COST Action D22 was conceived with the aim of increasing the knowledge of protein-lipid interactions on molecular level and time scales, based on an interdisciplinary approach by chemists, physicists and biologists. This COST Action has allowed the collaboration between 36 research groups from 18 different countries.

Protein-lipid interactions are essential features of biological membranes, nevertheless many questions related to the chemistry and physics of lipids and proteins are still not understood nowadays. The lack of proper understanding of molecular mechanisms important for the functioning of biological membranes also hinders practical industrial applications. The scientific goals of Action D22 can be summarised as follows: integration of chemical and physical knowledge of biological membranes and protein-lipid systems; better understanding of molecular processes and time scales important for the functioning of biological membranes, with emphasis on structural aspects of lipids and proteins, protein association and membrane domain formation using different membrane model systems; and reinforcement of research efforts by links between academic institutions and industries.

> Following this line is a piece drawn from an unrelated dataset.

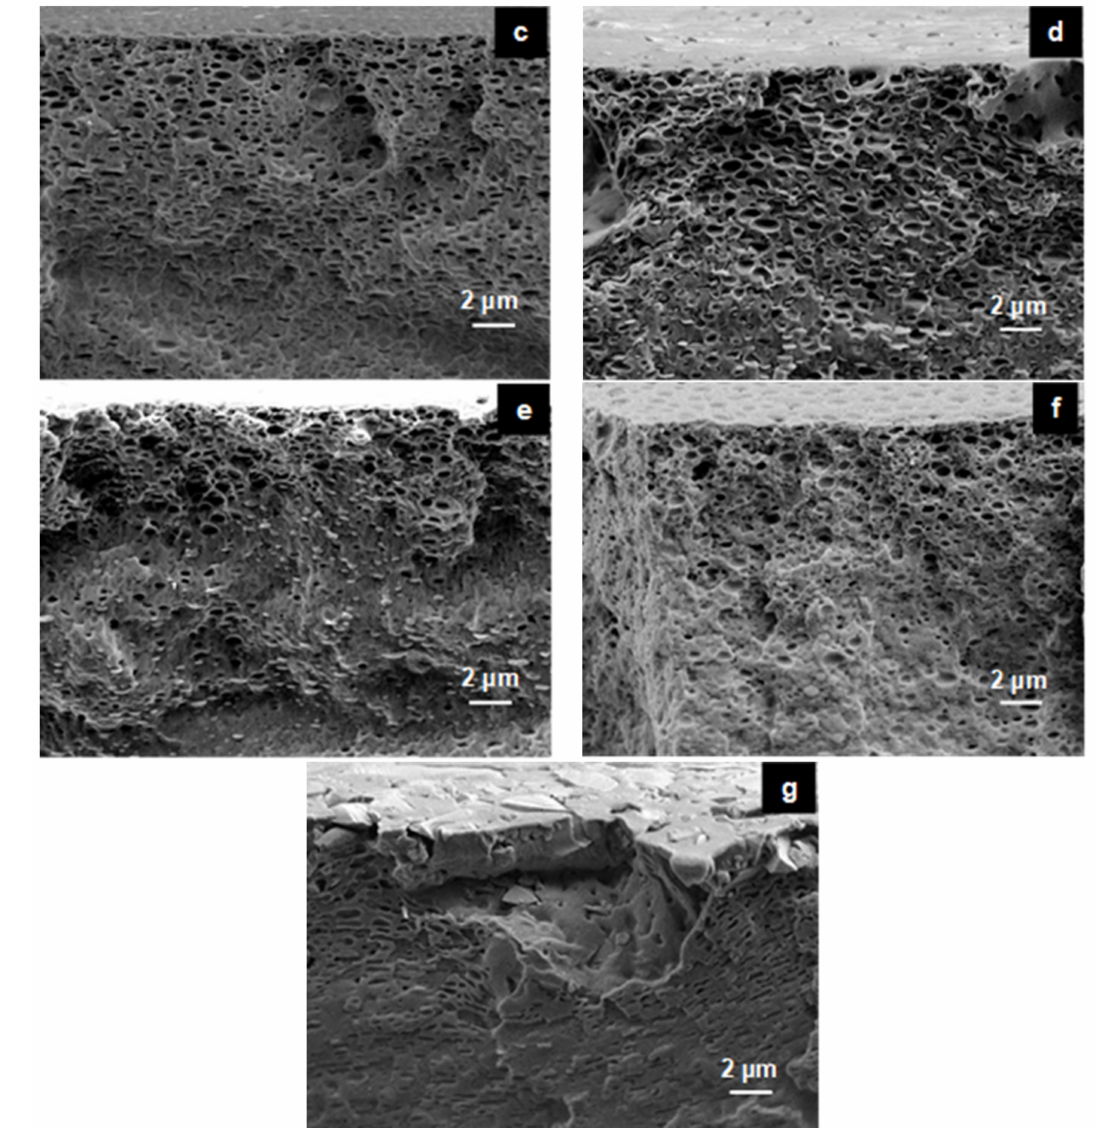
Figure 8. FESEM micrographs of the cross-sectional views of the ( a ) NMPC/PVA-SiO 2 (0.5 wt.%), ( b ) NMPC/PVA-SiO 2 (1 wt.%), ( c ) NMPC/PVA-SiO 2 (2 wt.%), ( d ) NMPC/PVA-SiO 2 (4 wt.%), ( e ) NMPC/PVA-SiO 2 (6 wt.%), ( f ) NMPC/PVA- SiO 2 (8 wt.%), and ( g ) NMPC/PVA-SiO 2 (10 wt.%) composite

Molecular simulation has developed substantially over the time-frame of Action D22. Initially considered a rather inexact and unreliable approach, the sophistication of the methodology has improved significantly to the point that such studies suggest interesting structure/function relationships and mechanisms of action which are a great stimulus to experimentation. The Action has attracted physicists as well as theoretical chemists and computational biologists, making for interesting diversified views on essentially the same system. D22 has also incorporated bioinformatics and it has been from this that the most significant “tour-de-force” has come with the identification of the cellular locations of the C-terminal regions of almost all membrane proteins encoded by the genomes of Escherichia coli and Saccharomyces cerevisiae. Considerable progress was also made through simulations of the mechanisms of insertion of peptides and proteins into the lipid bilayer, and their interactions with and effects on lipid behaviour.

Action D22 has undertaken as well the characterisation of raft-like domains in model membranes by fluorescence microscopy and spectroscopy allowing the construction of phase diagrams and the characterisation of the dynamics of raft-like domains. Using EPR, the first direct demonstration of liquid-ordered/liquid-disordered phase coexistence in a binary mixture was demonstrated. NMR, calorimetry and EPR studies gave new insights into the interactions between raft components, such as the effect of cholesterol on the lateral diffusion of lipids and the specificity of the interactions between sphingolipids and cholesterol.

Methodology has also been developed for the use of time released FRET for lipid domain size, for the preparation of giant unilamellar vesicles from native membranes and for reconstituting integral membrane proteins into these vesicles. By employing single molecule microscopy, movement, cluster formation and co-localization of molecules was investigated and a novel single molecule technology was established for measuring the composition of individual lipid rafts in intact cells.